Document segment.
····················
Next question is how many fish should I have in this unit. And should I start with one fish and add more later. Another question is which material I should use to create the barrier making the two chambers. I want to use something that will not break under the pressure of the water. To combat the chance it may break I am going to put four little foam stands near the four corners of the tank and am thinking of using a silicone to seal the barrier from the top. This way the weight is distributed and I am not sure where to get this barrier from and which is the best way to make it. 

Thank you for your time and please do not hold back from constructively criticizing my design. I will first make this system on a small scale and then put it on a larger one perhaps in the future. Hopefully I make a small unit that teaches me a lot. Thanks once again.


----------



## whitetiger61 (Aug 2, 2011)

very well put..

Rick


----------



## fishieguy (Mar 9, 2012)

Thanks guys and I guess this was a bad idea. I was going to use the plants as a way to filter out ammonia and such from the chamber with fish, but guess this would only work with a very large place for many fish and few plants.

Guess I am going to ditch this idea.


----------



## susankat (Nov 15, 2008)
····················
Extracted data.
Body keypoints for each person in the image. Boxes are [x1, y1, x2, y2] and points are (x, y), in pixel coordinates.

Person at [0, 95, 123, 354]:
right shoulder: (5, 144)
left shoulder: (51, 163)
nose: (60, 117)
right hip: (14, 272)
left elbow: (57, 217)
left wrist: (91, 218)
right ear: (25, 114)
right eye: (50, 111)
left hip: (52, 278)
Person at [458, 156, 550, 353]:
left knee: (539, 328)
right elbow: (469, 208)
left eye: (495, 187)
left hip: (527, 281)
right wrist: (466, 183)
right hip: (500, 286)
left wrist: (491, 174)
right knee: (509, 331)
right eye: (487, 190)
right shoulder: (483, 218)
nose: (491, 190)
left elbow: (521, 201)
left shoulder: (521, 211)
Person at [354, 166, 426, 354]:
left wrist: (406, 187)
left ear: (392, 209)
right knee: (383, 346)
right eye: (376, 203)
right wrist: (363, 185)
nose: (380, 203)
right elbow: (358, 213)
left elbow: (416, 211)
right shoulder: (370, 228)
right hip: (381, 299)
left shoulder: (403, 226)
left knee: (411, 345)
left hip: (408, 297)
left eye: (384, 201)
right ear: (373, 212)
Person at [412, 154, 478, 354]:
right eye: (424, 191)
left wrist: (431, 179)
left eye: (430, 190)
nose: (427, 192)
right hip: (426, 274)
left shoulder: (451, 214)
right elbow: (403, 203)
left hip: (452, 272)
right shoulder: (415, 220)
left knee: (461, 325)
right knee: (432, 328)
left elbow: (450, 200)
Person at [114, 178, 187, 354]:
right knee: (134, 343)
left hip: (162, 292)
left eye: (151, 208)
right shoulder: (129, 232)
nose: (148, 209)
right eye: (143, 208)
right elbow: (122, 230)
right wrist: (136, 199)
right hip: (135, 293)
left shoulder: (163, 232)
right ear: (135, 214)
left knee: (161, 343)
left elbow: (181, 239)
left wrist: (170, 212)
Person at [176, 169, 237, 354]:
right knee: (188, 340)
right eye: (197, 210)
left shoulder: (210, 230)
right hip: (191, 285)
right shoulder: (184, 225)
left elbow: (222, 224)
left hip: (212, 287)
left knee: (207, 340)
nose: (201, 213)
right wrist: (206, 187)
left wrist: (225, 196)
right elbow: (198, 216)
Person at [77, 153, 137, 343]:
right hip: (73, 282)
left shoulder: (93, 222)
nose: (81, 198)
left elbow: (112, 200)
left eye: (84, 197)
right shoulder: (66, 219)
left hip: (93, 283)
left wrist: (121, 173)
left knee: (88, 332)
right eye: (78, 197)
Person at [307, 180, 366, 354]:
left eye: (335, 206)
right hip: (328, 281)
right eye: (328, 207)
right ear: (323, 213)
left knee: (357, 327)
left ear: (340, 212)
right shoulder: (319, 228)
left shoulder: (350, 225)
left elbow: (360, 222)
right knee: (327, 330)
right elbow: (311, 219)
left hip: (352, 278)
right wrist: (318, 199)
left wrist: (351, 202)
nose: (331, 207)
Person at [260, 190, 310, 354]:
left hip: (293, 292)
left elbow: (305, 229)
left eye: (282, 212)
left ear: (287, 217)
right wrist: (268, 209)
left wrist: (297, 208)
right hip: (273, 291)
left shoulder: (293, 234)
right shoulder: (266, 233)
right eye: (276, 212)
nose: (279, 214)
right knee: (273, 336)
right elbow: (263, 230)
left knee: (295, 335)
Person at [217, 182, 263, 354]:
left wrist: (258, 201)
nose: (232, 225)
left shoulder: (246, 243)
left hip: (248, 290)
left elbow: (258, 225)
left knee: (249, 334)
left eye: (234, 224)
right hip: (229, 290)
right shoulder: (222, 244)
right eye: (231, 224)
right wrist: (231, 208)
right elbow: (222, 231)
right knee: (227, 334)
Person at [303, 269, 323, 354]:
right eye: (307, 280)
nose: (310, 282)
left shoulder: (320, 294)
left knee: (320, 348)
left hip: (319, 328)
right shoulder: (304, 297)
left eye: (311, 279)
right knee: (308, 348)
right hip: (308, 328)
····················
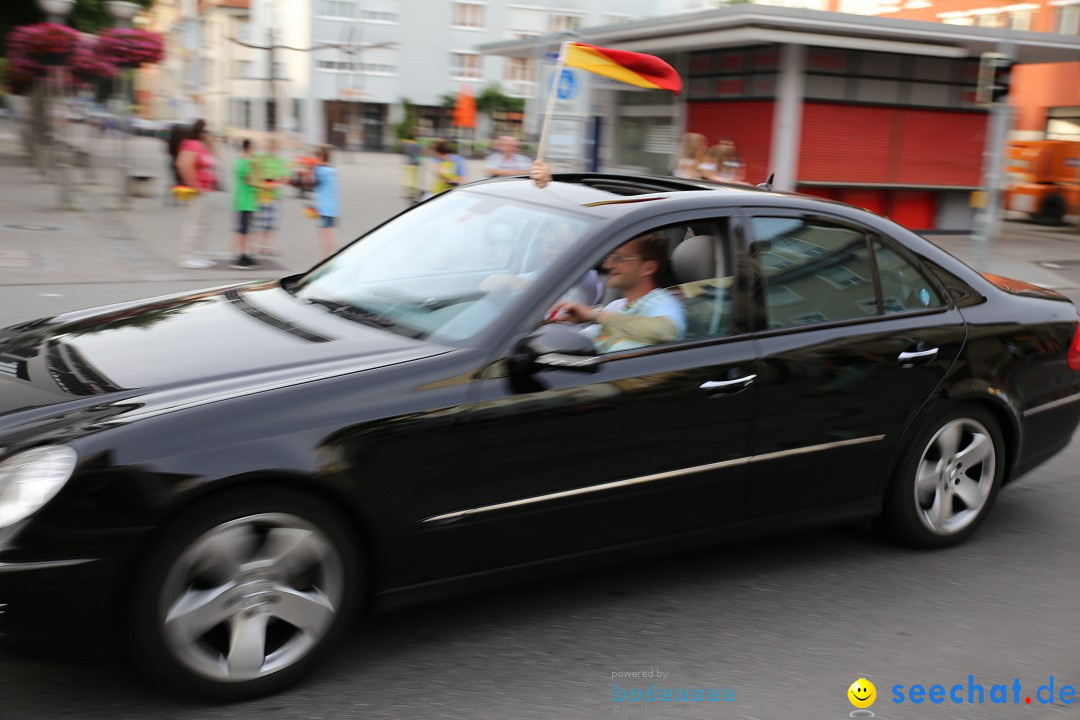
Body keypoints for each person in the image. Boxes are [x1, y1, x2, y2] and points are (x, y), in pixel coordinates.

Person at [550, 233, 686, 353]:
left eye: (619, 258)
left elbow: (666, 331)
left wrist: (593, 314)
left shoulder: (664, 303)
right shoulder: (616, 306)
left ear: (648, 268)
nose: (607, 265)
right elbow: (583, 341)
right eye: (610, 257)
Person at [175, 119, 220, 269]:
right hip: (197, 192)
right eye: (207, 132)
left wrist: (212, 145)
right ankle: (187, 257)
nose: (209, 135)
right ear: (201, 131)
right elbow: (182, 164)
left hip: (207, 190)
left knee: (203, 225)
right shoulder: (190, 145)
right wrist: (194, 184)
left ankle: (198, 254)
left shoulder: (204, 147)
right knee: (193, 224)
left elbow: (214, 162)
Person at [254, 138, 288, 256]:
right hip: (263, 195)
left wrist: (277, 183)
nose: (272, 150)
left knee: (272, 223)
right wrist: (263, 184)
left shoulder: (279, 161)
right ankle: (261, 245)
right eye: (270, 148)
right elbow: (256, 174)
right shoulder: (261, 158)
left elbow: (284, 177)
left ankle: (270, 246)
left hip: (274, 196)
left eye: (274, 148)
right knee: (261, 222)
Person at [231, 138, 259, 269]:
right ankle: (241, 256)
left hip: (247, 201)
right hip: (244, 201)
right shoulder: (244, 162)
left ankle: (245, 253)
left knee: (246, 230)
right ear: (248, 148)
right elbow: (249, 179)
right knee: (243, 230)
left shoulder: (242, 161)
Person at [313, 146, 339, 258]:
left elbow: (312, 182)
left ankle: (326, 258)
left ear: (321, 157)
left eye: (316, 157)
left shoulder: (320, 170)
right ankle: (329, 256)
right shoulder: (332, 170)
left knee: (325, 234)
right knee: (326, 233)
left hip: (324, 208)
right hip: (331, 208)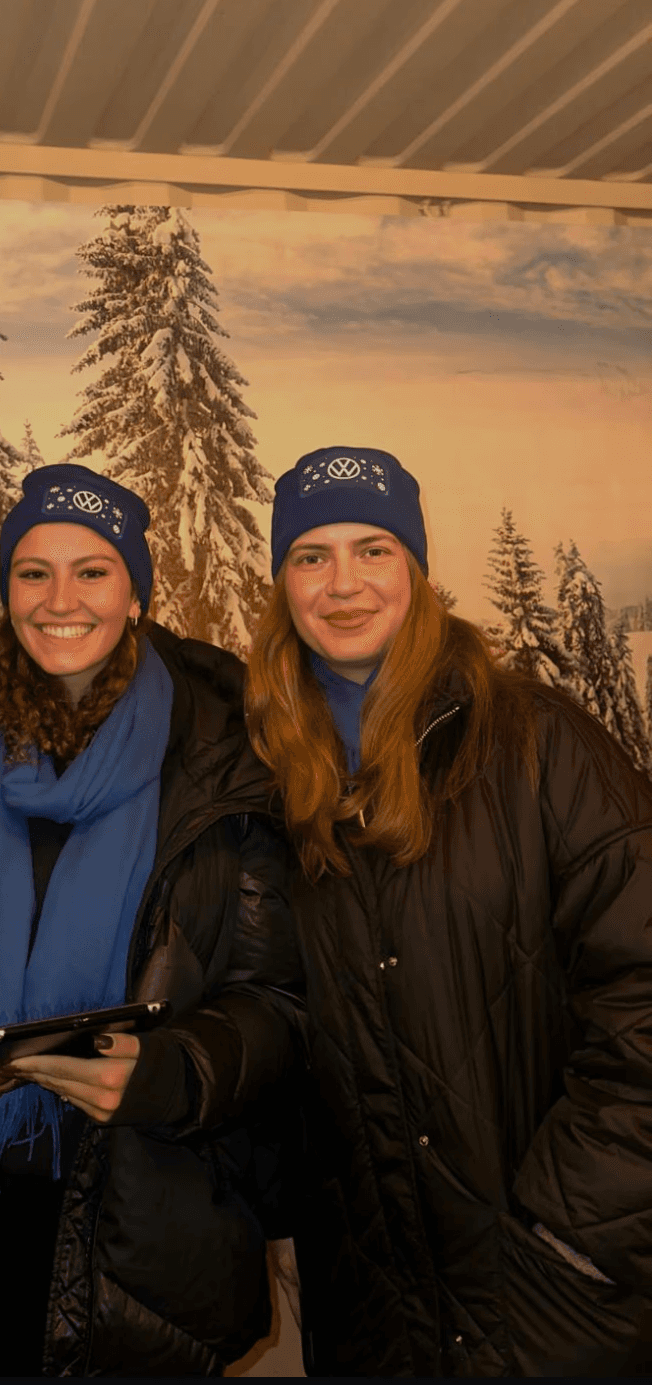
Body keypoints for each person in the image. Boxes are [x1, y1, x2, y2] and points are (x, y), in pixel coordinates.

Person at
····················
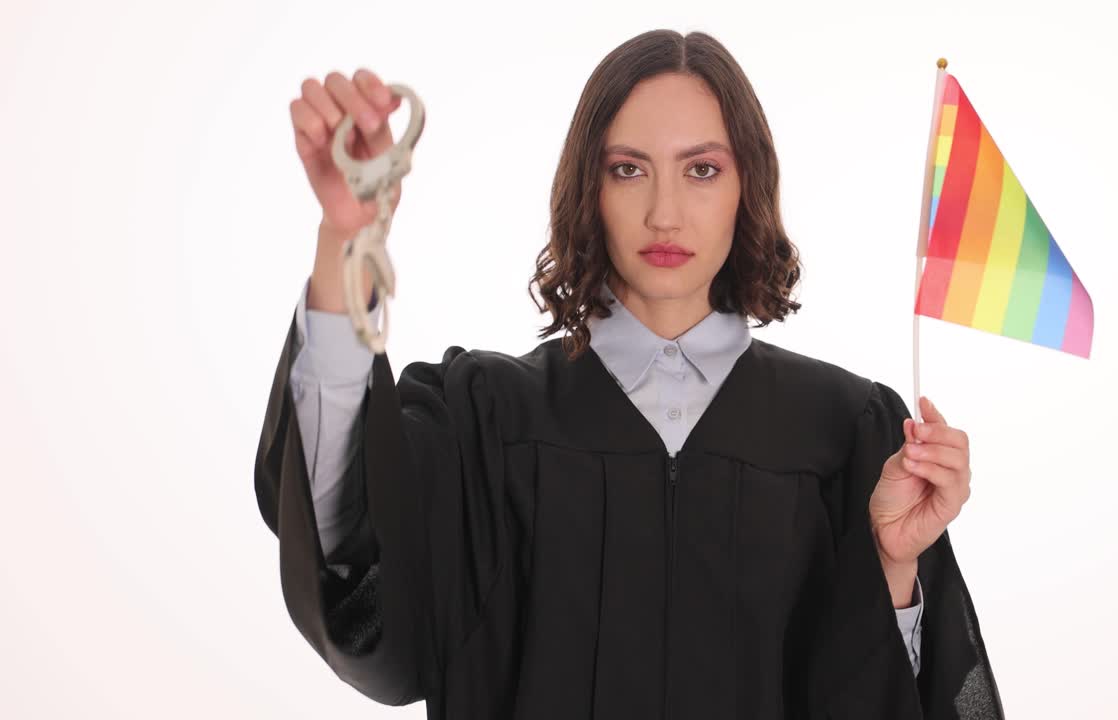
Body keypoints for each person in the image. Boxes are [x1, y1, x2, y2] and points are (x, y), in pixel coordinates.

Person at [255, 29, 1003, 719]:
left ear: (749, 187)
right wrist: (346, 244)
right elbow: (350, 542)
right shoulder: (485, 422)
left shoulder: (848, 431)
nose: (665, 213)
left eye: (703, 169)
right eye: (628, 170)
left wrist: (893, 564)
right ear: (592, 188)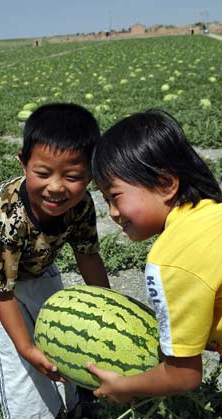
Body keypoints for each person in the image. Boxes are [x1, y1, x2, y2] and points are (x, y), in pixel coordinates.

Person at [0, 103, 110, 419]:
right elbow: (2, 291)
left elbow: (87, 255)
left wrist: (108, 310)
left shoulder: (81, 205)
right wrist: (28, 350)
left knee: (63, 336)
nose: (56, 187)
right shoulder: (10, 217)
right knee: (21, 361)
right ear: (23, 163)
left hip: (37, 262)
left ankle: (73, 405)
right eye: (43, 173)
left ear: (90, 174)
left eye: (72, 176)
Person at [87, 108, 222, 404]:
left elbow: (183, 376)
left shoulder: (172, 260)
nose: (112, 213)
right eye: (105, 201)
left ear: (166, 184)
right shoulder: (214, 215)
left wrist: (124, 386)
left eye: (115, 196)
····················
Task instructions.
Write out the whole fish tank forum thread word for word. The rows stand apart from the fish tank forum thread.

Solution for this exercise.
Next question is how many fish should I have in this unit. And should I start with one fish and add more later. Another question is which material I should use to create the barrier making the two chambers. I want to use something that will not break under the pressure of the water. To combat the chance it may break I am going to put four little foam stands near the four corners of the tank and am thinking of using a silicone to seal the barrier from the top. This way the weight is distributed and I am not sure where to get this barrier from and which is the best way to make it. 

Thank you for your time and please do not hold back from constructively criticizing my design. I will first make this system on a small scale and then put it on a larger one perhaps in the future. Hopefully I make a small unit that teaches me a lot. Thanks once again.


----------



## whitetiger61 (Aug 2, 2011)

very well put..

Rick


----------



## fishieguy (Mar 9, 2012)

Thanks guys and I guess this was a bad idea. I was going to use the plants as a way to filter out ammonia and such from the chamber with fish, but guess this would only work with a very large place for many fish and few plants.

Guess I am going to ditch this idea.


----------



## susankat (Nov 15, 2008)